TASK ITEM:
Could you give the data that follows again exactly, without its pictures?

SUPPLIED MATERIAL:
━━━

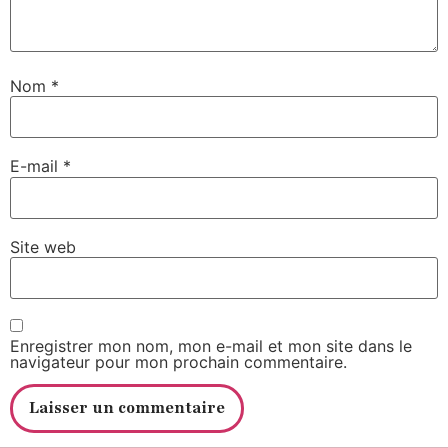
Nom
*
E-mail
*
Site web
Enregistrer mon nom, mon e-mail et mon site dans le
navigateur pour mon prochain commentaire.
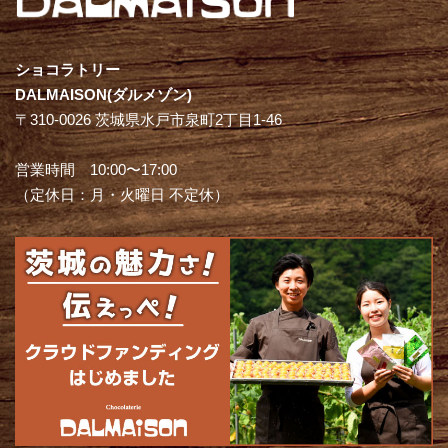
ショコラトリー
DALMAISON(ダルメゾン)
〒310-0026 茨城県水戸市泉町2丁目1-46
営業時間 10:00〜17:00
（定休日：月・火曜日 不定休）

━━━

EXPECTED ANSWER:
Nom
*
E-mail
*
Site web
Enregistrer mon nom, mon e-mail et mon site dans le
navigateur pour mon prochain commentaire.
ショコラトリー
DALMAISON(ダルメゾン)
〒310-0026 茨城県水戸市泉町2丁目1-46
営業時間 10:00〜17:00
（定休日：月・火曜日 不定休）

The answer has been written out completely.